In unsafe mode, the catch block doesn't catch the errors because the errors turn into traps (halts the execution, cannot be caught).

The way to test this is with unsafe optimizations trapping when things go wrong, which is exactly what the release mode does.

lrhn commented 1 day ago

The code in question should at least have used on Exception to catch parsing exceptions, maybe even on FormatException, and checked that parts has at least two elements. We have two style guide entries ([1], [2]) for that, one of them with a lint.

Doing parts[1] + catch(_) instead of checking that there is a parts[1] is discouraged, even if you do it indirectly. If it's not deliberate, which is more likely, this is a good example of why those "use an on type" recommendations exist. If you do catch (_) {/* ignore error */ }, you hide all errors, including bugs in your own code. (If anything, the untrappable WASM error was a bonus if it led to this bug being discovered.)

I guess the conclusion would be to enable more lints, and also test with -O4, on all platforms, if you want to know that you find all problems. And that testing can't find all bugs, especially if the code actively conceals errors.

sigmundch commented 1 day ago

Completely agree here. I'd very much would like the default to not be -O4. At first, we should make it easier to make -O2 available for development and debugging, but with time I'd like the default to change. I think the right approach for this, which @osa1 also mentioned in an internal thread, is to use scoped pragmas as @rakudrama has suggested in the past: then let framework developers apply the pragmas selectively in performance critical logic, but leave application code with the checks.

I like the idea of enabling lints to detect scenarios that hide assumptions made by -O4. As both of you said, one such lint should be to require precise catch clauses. Are there are others to include?

/cc @yjbanov @eyebrowsoffire - any reservations with these ideas for switching the default optimization flags for flutter web over time?

/cc @bkonyi - the flutter tool today exposes a way to switch dart2js builds to use different optimization levels, I was wondering if we could generalize this to apply to wasm too?

osa1 commented 14 hours ago

Regarding testing unsafe code, another idea could be adding a mode to both dart2js and dart2wasm (and any other target that omits runtime checks) to convert the checks we want to avoid in production mode into some kind of crash/failure that is not possible to catch and handle in Dart.

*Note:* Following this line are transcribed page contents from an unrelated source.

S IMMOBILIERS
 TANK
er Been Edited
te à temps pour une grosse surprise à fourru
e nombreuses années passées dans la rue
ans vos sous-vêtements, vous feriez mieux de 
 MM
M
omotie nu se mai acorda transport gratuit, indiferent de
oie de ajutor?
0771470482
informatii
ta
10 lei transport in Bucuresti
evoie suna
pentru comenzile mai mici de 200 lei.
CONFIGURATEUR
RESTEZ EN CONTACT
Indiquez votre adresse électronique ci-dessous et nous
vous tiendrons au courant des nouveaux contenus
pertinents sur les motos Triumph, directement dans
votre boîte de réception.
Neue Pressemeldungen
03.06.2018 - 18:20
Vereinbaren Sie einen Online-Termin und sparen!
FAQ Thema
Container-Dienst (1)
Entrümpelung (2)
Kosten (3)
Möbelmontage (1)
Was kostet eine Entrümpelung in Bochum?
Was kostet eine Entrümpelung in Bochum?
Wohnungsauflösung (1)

So basically the debug mode, but runtime checks omitted in release mode stop execution when failed, in a way that cannot be accidentally handled.

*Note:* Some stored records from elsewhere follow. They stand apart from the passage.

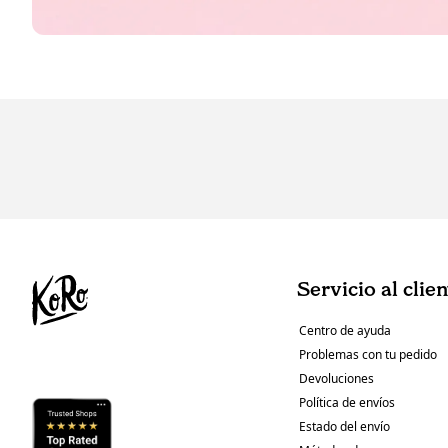
Servicio al clie
Centro de ayuda
Problemas con tu pedido
Devoluciones
Política de envíos
Estado del envío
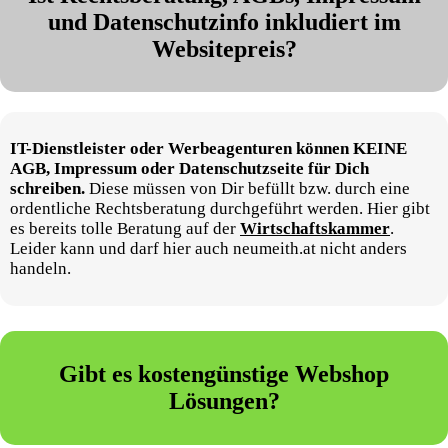
und Datenschutzinfo inkludiert im
Websitepreis?
IT-Dienstleister oder Werbeagenturen können KEINE
AGB, Impressum oder Datenschutzseite für Dich
schreiben.
Diese müssen von Dir befüllt bzw. durch eine
ordentliche Rechtsberatung durchgeführt werden. Hier gibt
es bereits tolle Beratung auf der
Wirtschaftskammer
.
Leider kann und darf hier auch neumeith.at nicht anders
handeln.
Gibt es kostengünstige Webshop
Lösungen?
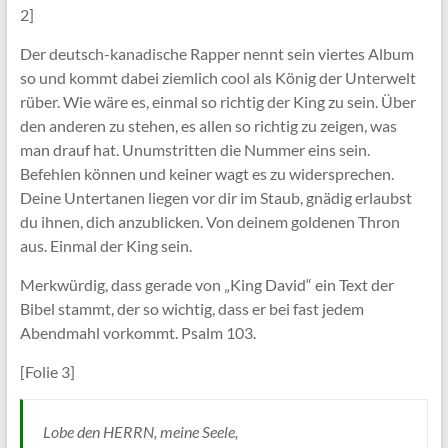
2]
Der deutsch-kanadische Rapper nennt sein viertes Album
so und kommt dabei ziemlich cool als König der Unterwelt
rüber. Wie wäre es, einmal so richtig der King zu sein. Über
den anderen zu stehen, es allen so richtig zu zeigen, was
man drauf hat. Unumstritten die Nummer eins sein.
Befehlen können und keiner wagt es zu widersprechen.
Deine Untertanen liegen vor dir im Staub, gnädig erlaubst
du ihnen, dich anzublicken. Von deinem goldenen Thron
aus. Einmal der King sein.
Merkwürdig, dass gerade von „King David“ ein Text der
Bibel stammt, der so wichtig, dass er bei fast jedem
Abendmahl vorkommt. Psalm 103.
[Folie 3]
Lobe den HERRN, meine Seele,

Stopping the execution can be done with a trap in Wasm, but I don't know if it's possible to do in JS.

We could even make this the only debug mode, which effectively changes runtime error semantics of the language by making them impossible to catch and handle. (because both debug and release modes of the compiler makes them impossible to catch)

osa1 commented 13 hours ago

From https://github.com/dart-lang/sdk/issues/56655#issuecomment-2339754977:

Our breaking change policy says that it's not breaking to change behavior of code that throws an Error. It would also say that changing unspecified behavior is not considered breaking.

So you really shouldn't depend on catching and handling Errors. I think this is in support of the idea that the debug mode perhaps by default should just turn Errors into uncatchable things (e.g. a trap in Wasm).

rakudrama commented 5 hours ago

From #56655 (comment):

Our breaking change policy says that it's not breaking to change behavior of code that throws an Error. It would also say that changing unspecified behavior is not considered breaking.

So you really shouldn't depend on catching and handling Errors. I think this is in support of the idea that the debug mode perhaps by default should just turn Errors into uncatchable things (e.g. a trap in Wasm).

I am wary of special debugging modes.

Apps need the ability to report back to the server crashes of every kind. This is how some problems are found and debugged. Sometimes developers need to resort to interplanetary print-debugging, by pushing fresh builds that contain more logging until someone can understand the problem.

How actionable are wasm traps? Can the complete stack be deobfuscated at the server?